[Stored items]
********************
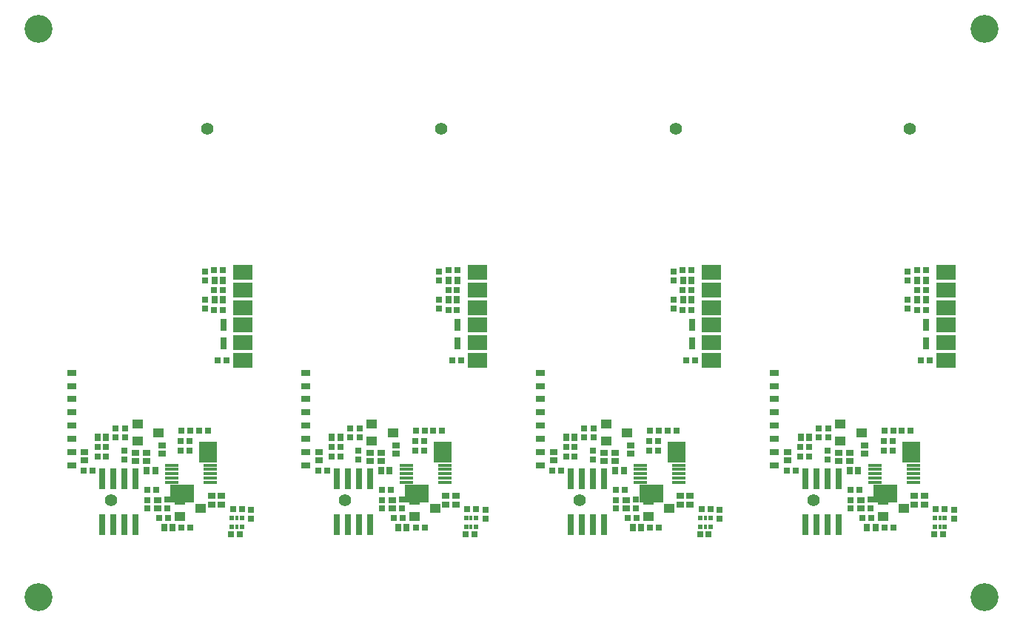
<source format=gbs>
G04*
G04 #@! TF.GenerationSoftware,Altium Limited,Altium Designer,20.1.14 (287)*
G04*
G04 Layer_Color=16711935*
%FSAX25Y25*%
%MOIN*%
G70*
G04*
G04 #@! TF.SameCoordinates,1876172F-CBA1-4FB9-98D7-45F53F2F45AF*
G04*
G04*
G04 #@! TF.FilePolarity,Negative*
G04*
G01*
G75*
%ADD20R,0.02362X0.01968*%
%ADD49R,0.04343X0.03162*%
%ADD53R,0.02769X0.03162*%
%ADD54R,0.04737X0.03950*%
%ADD55R,0.03162X0.02769*%
%ADD61C,0.12611*%
%ADD62C,0.05524*%
%ADD63R,0.07887X0.09461*%
%ADD64R,0.10642X0.07887*%
%ADD65R,0.03162X0.03320*%
%ADD66R,0.03320X0.03162*%
%ADD67R,0.02887X0.05721*%
%ADD68R,0.03162X0.09461*%
%ADD69R,0.03162X0.09461*%
%ADD70R,0.06102X0.01575*%
%ADD71R,0.01575X0.01968*%
%ADD72R,0.08674X0.06706*%
D20*
X0450837Y0404408D02*
D03*
X0446270D02*
D03*
X0450837Y0400471D02*
D03*
X0446270D02*
D03*
X0556350Y0404408D02*
D03*
X0551783D02*
D03*
X0556350Y0400471D02*
D03*
X0551783D02*
D03*
X0661863Y0404408D02*
D03*
X0657296D02*
D03*
X0661863Y0400471D02*
D03*
X0657296D02*
D03*
X0767376Y0404408D02*
D03*
X0762809D02*
D03*
X0767376Y0400471D02*
D03*
X0762809D02*
D03*
D49*
X0374144Y0434132D02*
D03*
Y0428227D02*
D03*
Y0445943D02*
D03*
Y0440037D02*
D03*
Y0457951D02*
D03*
Y0452045D02*
D03*
Y0469762D02*
D03*
Y0463856D02*
D03*
X0479657Y0434132D02*
D03*
Y0428227D02*
D03*
Y0445943D02*
D03*
Y0440037D02*
D03*
Y0457951D02*
D03*
Y0452045D02*
D03*
Y0469762D02*
D03*
Y0463856D02*
D03*
X0585170Y0434132D02*
D03*
Y0428227D02*
D03*
Y0445943D02*
D03*
Y0440037D02*
D03*
Y0457951D02*
D03*
Y0452045D02*
D03*
Y0469762D02*
D03*
Y0463856D02*
D03*
X0690683Y0434132D02*
D03*
Y0428227D02*
D03*
Y0445943D02*
D03*
Y0440037D02*
D03*
Y0457951D02*
D03*
Y0452045D02*
D03*
Y0469762D02*
D03*
Y0463856D02*
D03*
D53*
X0440010Y0475589D02*
D03*
X0443947D02*
D03*
X0438277Y0507085D02*
D03*
X0442214D02*
D03*
X0438317Y0516022D02*
D03*
X0442254D02*
D03*
X0438277Y0498187D02*
D03*
X0442214D02*
D03*
X0412293Y0417045D02*
D03*
X0408356D02*
D03*
X0389695Y0436494D02*
D03*
X0385758D02*
D03*
X0389695Y0432203D02*
D03*
X0385758D02*
D03*
X0383593Y0425864D02*
D03*
X0379656D02*
D03*
X0413632Y0404486D02*
D03*
X0417569D02*
D03*
X0431506Y0443699D02*
D03*
X0435443D02*
D03*
X0427569D02*
D03*
X0423632D02*
D03*
X0423317Y0434880D02*
D03*
X0427254D02*
D03*
X0427254Y0439250D02*
D03*
X0423317D02*
D03*
X0450758Y0408345D02*
D03*
X0446821D02*
D03*
X0450010Y0396963D02*
D03*
X0446073D02*
D03*
X0423671Y0400156D02*
D03*
X0427608D02*
D03*
X0545523Y0475589D02*
D03*
X0549460D02*
D03*
X0543791Y0507085D02*
D03*
X0547728D02*
D03*
X0543830Y0516022D02*
D03*
X0547767D02*
D03*
X0543791Y0498187D02*
D03*
X0547728D02*
D03*
X0517806Y0417045D02*
D03*
X0513869D02*
D03*
X0495208Y0436494D02*
D03*
X0491271D02*
D03*
X0495208Y0432203D02*
D03*
X0491271D02*
D03*
X0489106Y0425864D02*
D03*
X0485169D02*
D03*
X0519145Y0404486D02*
D03*
X0523082D02*
D03*
X0537019Y0443699D02*
D03*
X0540956D02*
D03*
X0533082D02*
D03*
X0529145D02*
D03*
X0528830Y0434880D02*
D03*
X0532767D02*
D03*
X0532767Y0439250D02*
D03*
X0528830D02*
D03*
X0556271Y0408345D02*
D03*
X0552334D02*
D03*
X0555523Y0396963D02*
D03*
X0551586D02*
D03*
X0529184Y0400156D02*
D03*
X0533121D02*
D03*
X0651036Y0475589D02*
D03*
X0654973D02*
D03*
X0649304Y0507085D02*
D03*
X0653241D02*
D03*
X0649343Y0516022D02*
D03*
X0653280D02*
D03*
X0649304Y0498187D02*
D03*
X0653241D02*
D03*
X0623320Y0417045D02*
D03*
X0619383D02*
D03*
X0600721Y0436494D02*
D03*
X0596784D02*
D03*
X0600721Y0432203D02*
D03*
X0596784D02*
D03*
X0594619Y0425864D02*
D03*
X0590682D02*
D03*
X0624658Y0404486D02*
D03*
X0628595D02*
D03*
X0642532Y0443699D02*
D03*
X0646469D02*
D03*
X0638595D02*
D03*
X0634658D02*
D03*
X0634343Y0434880D02*
D03*
X0638280D02*
D03*
X0638280Y0439250D02*
D03*
X0634343D02*
D03*
X0661784Y0408345D02*
D03*
X0657847D02*
D03*
X0661036Y0396963D02*
D03*
X0657099D02*
D03*
X0634698Y0400156D02*
D03*
X0638635D02*
D03*
X0756550Y0475589D02*
D03*
X0760487D02*
D03*
X0754817Y0507085D02*
D03*
X0758754D02*
D03*
X0754856Y0516022D02*
D03*
X0758793D02*
D03*
X0754817Y0498187D02*
D03*
X0758754D02*
D03*
X0728833Y0417045D02*
D03*
X0724896D02*
D03*
X0706235Y0436494D02*
D03*
X0702297D02*
D03*
X0706235Y0432203D02*
D03*
X0702297D02*
D03*
X0700132Y0425864D02*
D03*
X0696195D02*
D03*
X0730171Y0404486D02*
D03*
X0734108D02*
D03*
X0748045Y0443699D02*
D03*
X0751982D02*
D03*
X0744108D02*
D03*
X0740171D02*
D03*
X0739856Y0434880D02*
D03*
X0743794D02*
D03*
X0743793Y0439250D02*
D03*
X0739856D02*
D03*
X0767298Y0408345D02*
D03*
X0763361D02*
D03*
X0766549Y0396963D02*
D03*
X0762612D02*
D03*
X0740211Y0400156D02*
D03*
X0744148D02*
D03*
D54*
X0413238Y0442911D02*
D03*
X0403789Y0446652D02*
D03*
Y0439171D02*
D03*
X0432372Y0408778D02*
D03*
X0422923Y0412518D02*
D03*
Y0405037D02*
D03*
X0518751Y0442911D02*
D03*
X0509303Y0446652D02*
D03*
Y0439171D02*
D03*
X0537885Y0408778D02*
D03*
X0528436Y0412518D02*
D03*
Y0405037D02*
D03*
X0624265Y0442911D02*
D03*
X0614816Y0446652D02*
D03*
Y0439171D02*
D03*
X0643398Y0408778D02*
D03*
X0633950Y0412518D02*
D03*
Y0405037D02*
D03*
X0729778Y0442911D02*
D03*
X0720329Y0446652D02*
D03*
Y0439171D02*
D03*
X0748912Y0408778D02*
D03*
X0739463Y0412518D02*
D03*
Y0405037D02*
D03*
D55*
X0393907Y0444801D02*
D03*
Y0440864D02*
D03*
X0434144Y0502597D02*
D03*
Y0498660D02*
D03*
Y0511534D02*
D03*
Y0515471D02*
D03*
X0454970Y0407990D02*
D03*
Y0404053D02*
D03*
X0397884Y0430825D02*
D03*
Y0434762D02*
D03*
X0398317Y0440864D02*
D03*
Y0444801D02*
D03*
X0408238Y0412557D02*
D03*
Y0408620D02*
D03*
X0417372Y0412636D02*
D03*
Y0408699D02*
D03*
X0499421Y0444801D02*
D03*
Y0440864D02*
D03*
X0539657Y0502597D02*
D03*
Y0498660D02*
D03*
Y0511534D02*
D03*
Y0515471D02*
D03*
X0560484Y0407990D02*
D03*
Y0404053D02*
D03*
X0503397Y0430825D02*
D03*
Y0434762D02*
D03*
X0503830Y0440864D02*
D03*
Y0444801D02*
D03*
X0513751Y0412557D02*
D03*
Y0408620D02*
D03*
X0522885Y0412636D02*
D03*
Y0408699D02*
D03*
X0604934Y0444801D02*
D03*
Y0440864D02*
D03*
X0645170Y0502597D02*
D03*
Y0498660D02*
D03*
Y0511534D02*
D03*
Y0515471D02*
D03*
X0665997Y0407990D02*
D03*
Y0404053D02*
D03*
X0608910Y0430825D02*
D03*
Y0434762D02*
D03*
X0609343Y0440864D02*
D03*
Y0444801D02*
D03*
X0619265Y0412557D02*
D03*
Y0408620D02*
D03*
X0628398Y0412636D02*
D03*
Y0408699D02*
D03*
X0710447Y0444801D02*
D03*
Y0440864D02*
D03*
X0750683Y0502597D02*
D03*
Y0498660D02*
D03*
Y0511534D02*
D03*
Y0515471D02*
D03*
X0771510Y0407990D02*
D03*
Y0404053D02*
D03*
X0714424Y0430825D02*
D03*
Y0434762D02*
D03*
X0714856Y0440864D02*
D03*
Y0444801D02*
D03*
X0724778Y0412557D02*
D03*
Y0408620D02*
D03*
X0733912Y0412636D02*
D03*
Y0408699D02*
D03*
D61*
X0785245Y0368778D02*
D03*
Y0624684D02*
D03*
X0359182D02*
D03*
Y0368778D02*
D03*
D62*
X0391860Y0412478D02*
D03*
X0435167Y0579762D02*
D03*
X0497373Y0412478D02*
D03*
X0540681Y0579762D02*
D03*
X0602887Y0412478D02*
D03*
X0646194Y0579762D02*
D03*
X0708400Y0412478D02*
D03*
X0751707Y0579762D02*
D03*
D63*
X0435625Y0434255D02*
D03*
X0541138D02*
D03*
X0646652D02*
D03*
X0752165D02*
D03*
D64*
X0424061Y0415265D02*
D03*
X0529574D02*
D03*
X0635088D02*
D03*
X0740601D02*
D03*
D65*
X0419537Y0400156D02*
D03*
X0415758D02*
D03*
X0408002Y0425785D02*
D03*
X0411782D02*
D03*
X0438435Y0502636D02*
D03*
X0442214D02*
D03*
X0438474Y0511534D02*
D03*
X0442254D02*
D03*
X0389655Y0440904D02*
D03*
X0385876D02*
D03*
X0525051Y0400156D02*
D03*
X0521271D02*
D03*
X0513515Y0425785D02*
D03*
X0517295D02*
D03*
X0543948Y0502636D02*
D03*
X0547728D02*
D03*
X0543988Y0511534D02*
D03*
X0547767D02*
D03*
X0495169Y0440904D02*
D03*
X0491389D02*
D03*
X0630564Y0400156D02*
D03*
X0626784D02*
D03*
X0619028Y0425785D02*
D03*
X0622808D02*
D03*
X0649461Y0502636D02*
D03*
X0653241D02*
D03*
X0649501Y0511534D02*
D03*
X0653280D02*
D03*
X0600682Y0440904D02*
D03*
X0596902D02*
D03*
X0736077Y0400156D02*
D03*
X0732298D02*
D03*
X0724542Y0425785D02*
D03*
X0728321D02*
D03*
X0754975Y0502636D02*
D03*
X0758754D02*
D03*
X0755014Y0511534D02*
D03*
X0758794D02*
D03*
X0706195Y0440904D02*
D03*
X0702416D02*
D03*
D66*
X0407963Y0430077D02*
D03*
Y0433856D02*
D03*
X0402923Y0430077D02*
D03*
Y0433856D02*
D03*
X0380049Y0430274D02*
D03*
Y0434053D02*
D03*
X0412923Y0408660D02*
D03*
Y0412439D02*
D03*
X0441703Y0414290D02*
D03*
Y0410510D02*
D03*
X0437175Y0414290D02*
D03*
Y0410510D02*
D03*
X0414813Y0433384D02*
D03*
Y0437163D02*
D03*
X0513476Y0430077D02*
D03*
Y0433856D02*
D03*
X0508436Y0430077D02*
D03*
Y0433856D02*
D03*
X0485562Y0430274D02*
D03*
Y0434053D02*
D03*
X0518436Y0408660D02*
D03*
Y0412439D02*
D03*
X0547216Y0414290D02*
D03*
Y0410510D02*
D03*
X0542688Y0414290D02*
D03*
Y0410510D02*
D03*
X0520326Y0433384D02*
D03*
Y0437163D02*
D03*
X0618989Y0430077D02*
D03*
Y0433856D02*
D03*
X0613950Y0430077D02*
D03*
Y0433856D02*
D03*
X0591076Y0430274D02*
D03*
Y0434053D02*
D03*
X0623950Y0408660D02*
D03*
Y0412439D02*
D03*
X0652729Y0414290D02*
D03*
Y0410510D02*
D03*
X0648202Y0414290D02*
D03*
Y0410510D02*
D03*
X0625839Y0433384D02*
D03*
Y0437163D02*
D03*
X0724502Y0430077D02*
D03*
Y0433856D02*
D03*
X0719463Y0430077D02*
D03*
Y0433856D02*
D03*
X0696589Y0430274D02*
D03*
Y0434053D02*
D03*
X0729463Y0408660D02*
D03*
Y0412439D02*
D03*
X0758242Y0414290D02*
D03*
Y0410510D02*
D03*
X0753715Y0414290D02*
D03*
Y0410510D02*
D03*
X0731353Y0433384D02*
D03*
Y0437163D02*
D03*
D67*
X0442529Y0483010D02*
D03*
Y0491474D02*
D03*
X0548043Y0483010D02*
D03*
Y0491474D02*
D03*
X0653556Y0483010D02*
D03*
Y0491474D02*
D03*
X0759069Y0483010D02*
D03*
Y0491474D02*
D03*
D68*
X0397903Y0401455D02*
D03*
X0392903D02*
D03*
X0387903D02*
D03*
X0402904Y0421927D02*
D03*
X0397903D02*
D03*
X0392903D02*
D03*
X0387903D02*
D03*
X0503417Y0401455D02*
D03*
X0498417D02*
D03*
X0493417D02*
D03*
X0508417Y0421927D02*
D03*
X0503417D02*
D03*
X0498417D02*
D03*
X0493417D02*
D03*
X0608930Y0401455D02*
D03*
X0603930D02*
D03*
X0598930D02*
D03*
X0613930Y0421927D02*
D03*
X0608930D02*
D03*
X0603930D02*
D03*
X0598930D02*
D03*
X0714443Y0401455D02*
D03*
X0709443D02*
D03*
X0704443D02*
D03*
X0719443Y0421927D02*
D03*
X0714443D02*
D03*
X0709443D02*
D03*
X0704443D02*
D03*
D69*
X0402904Y0401455D02*
D03*
X0508417D02*
D03*
X0613930D02*
D03*
X0719443D02*
D03*
D70*
X0419301Y0420352D02*
D03*
Y0422321D02*
D03*
Y0424290D02*
D03*
Y0426258D02*
D03*
Y0428227D02*
D03*
X0436624D02*
D03*
Y0426258D02*
D03*
Y0424290D02*
D03*
Y0422321D02*
D03*
Y0420352D02*
D03*
X0524814D02*
D03*
Y0422321D02*
D03*
Y0424290D02*
D03*
Y0426258D02*
D03*
Y0428227D02*
D03*
X0542137D02*
D03*
Y0426258D02*
D03*
Y0424290D02*
D03*
Y0422321D02*
D03*
Y0420352D02*
D03*
X0630328D02*
D03*
Y0422321D02*
D03*
Y0424290D02*
D03*
Y0426258D02*
D03*
Y0428227D02*
D03*
X0647650D02*
D03*
Y0426258D02*
D03*
Y0424290D02*
D03*
Y0422321D02*
D03*
Y0420352D02*
D03*
X0735841D02*
D03*
Y0422321D02*
D03*
Y0424290D02*
D03*
Y0426258D02*
D03*
Y0428227D02*
D03*
X0753164D02*
D03*
Y0426258D02*
D03*
Y0424290D02*
D03*
Y0422321D02*
D03*
Y0420352D02*
D03*
D71*
X0448553Y0404408D02*
D03*
Y0400471D02*
D03*
X0554066Y0404408D02*
D03*
Y0400471D02*
D03*
X0659580Y0404408D02*
D03*
Y0400471D02*
D03*
X0765093Y0404408D02*
D03*
Y0400471D02*
D03*
D72*
X0451309Y0475589D02*
D03*
Y0499211D02*
D03*
Y0514959D02*
D03*
Y0507085D02*
D03*
Y0491337D02*
D03*
Y0483463D02*
D03*
X0556822Y0475589D02*
D03*
Y0499211D02*
D03*
Y0514959D02*
D03*
Y0507085D02*
D03*
Y0491337D02*
D03*
Y0483463D02*
D03*
X0662335Y0475589D02*
D03*
Y0499211D02*
D03*
Y0514959D02*
D03*
Y0507085D02*
D03*
Y0491337D02*
D03*
Y0483463D02*
D03*
X0767849Y0475589D02*
D03*
Y0499211D02*
D03*
Y0514959D02*
D03*
Y0507085D02*
D03*
Y0491337D02*
D03*
Y0483463D02*
D03*
M02*

</source>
********************
Work order – Using the entries above, return exactly the lines from the line with "X0646194Y0579762D02*" to the line with "X0724502Y0430077D02*", counting both of those lines.

Response to this exercise –
X0646194Y0579762D02*
D03*
X0708400Y0412478D02*
D03*
X0751707Y0579762D02*
D03*
D63*
X0435625Y0434255D02*
D03*
X0541138D02*
D03*
X0646652D02*
D03*
X0752165D02*
D03*
D64*
X0424061Y0415265D02*
D03*
X0529574D02*
D03*
X0635088D02*
D03*
X0740601D02*
D03*
D65*
X0419537Y0400156D02*
D03*
X0415758D02*
D03*
X0408002Y0425785D02*
D03*
X0411782D02*
D03*
X0438435Y0502636D02*
D03*
X0442214D02*
D03*
X0438474Y0511534D02*
D03*
X0442254D02*
D03*
X0389655Y0440904D02*
D03*
X0385876D02*
D03*
X0525051Y0400156D02*
D03*
X0521271D02*
D03*
X0513515Y0425785D02*
D03*
X0517295D02*
D03*
X0543948Y0502636D02*
D03*
X0547728D02*
D03*
X0543988Y0511534D02*
D03*
X0547767D02*
D03*
X0495169Y0440904D02*
D03*
X0491389D02*
D03*
X0630564Y0400156D02*
D03*
X0626784D02*
D03*
X0619028Y0425785D02*
D03*
X0622808D02*
D03*
X0649461Y0502636D02*
D03*
X0653241D02*
D03*
X0649501Y0511534D02*
D03*
X0653280D02*
D03*
X0600682Y0440904D02*
D03*
X0596902D02*
D03*
X0736077Y0400156D02*
D03*
X0732298D02*
D03*
X0724542Y0425785D02*
D03*
X0728321D02*
D03*
X0754975Y0502636D02*
D03*
X0758754D02*
D03*
X0755014Y0511534D02*
D03*
X0758794D02*
D03*
X0706195Y0440904D02*
D03*
X0702416D02*
D03*
D66*
X0407963Y0430077D02*
D03*
Y0433856D02*
D03*
X0402923Y0430077D02*
D03*
Y0433856D02*
D03*
X0380049Y0430274D02*
D03*
Y0434053D02*
D03*
X0412923Y0408660D02*
D03*
Y0412439D02*
D03*
X0441703Y0414290D02*
D03*
Y0410510D02*
D03*
X0437175Y0414290D02*
D03*
Y0410510D02*
D03*
X0414813Y0433384D02*
D03*
Y0437163D02*
D03*
X0513476Y0430077D02*
D03*
Y0433856D02*
D03*
X0508436Y0430077D02*
D03*
Y0433856D02*
D03*
X0485562Y0430274D02*
D03*
Y0434053D02*
D03*
X0518436Y0408660D02*
D03*
Y0412439D02*
D03*
X0547216Y0414290D02*
D03*
Y0410510D02*
D03*
X0542688Y0414290D02*
D03*
Y0410510D02*
D03*
X0520326Y0433384D02*
D03*
Y0437163D02*
D03*
X0618989Y0430077D02*
D03*
Y0433856D02*
D03*
X0613950Y0430077D02*
D03*
Y0433856D02*
D03*
X0591076Y0430274D02*
D03*
Y0434053D02*
D03*
X0623950Y0408660D02*
D03*
Y0412439D02*
D03*
X0652729Y0414290D02*
D03*
Y0410510D02*
D03*
X0648202Y0414290D02*
D03*
Y0410510D02*
D03*
X0625839Y0433384D02*
D03*
Y0437163D02*
D03*
X0724502Y0430077D02*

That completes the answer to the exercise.